%%

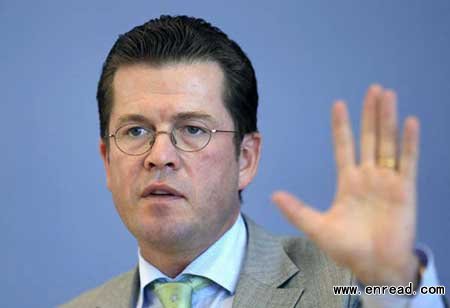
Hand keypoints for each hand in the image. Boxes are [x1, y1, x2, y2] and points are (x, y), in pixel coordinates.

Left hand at [273, 85, 419, 285]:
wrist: (374, 266)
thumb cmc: (348, 248)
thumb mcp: (318, 227)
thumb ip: (297, 210)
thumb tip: (274, 195)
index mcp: (348, 182)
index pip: (344, 146)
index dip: (341, 126)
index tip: (338, 104)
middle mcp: (368, 177)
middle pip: (369, 138)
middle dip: (370, 114)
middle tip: (372, 89)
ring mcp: (387, 181)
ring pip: (387, 143)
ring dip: (388, 119)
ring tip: (388, 95)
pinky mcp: (405, 190)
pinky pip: (408, 162)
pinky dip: (409, 142)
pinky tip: (410, 122)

%%

(Exercise instructions):
From the lines above, copy those that contain the word "index".

(Exercise output):
index mcp: (348, 182)
index pip: (344, 146)
index dip: (341, 126)
index tip: (338, 104)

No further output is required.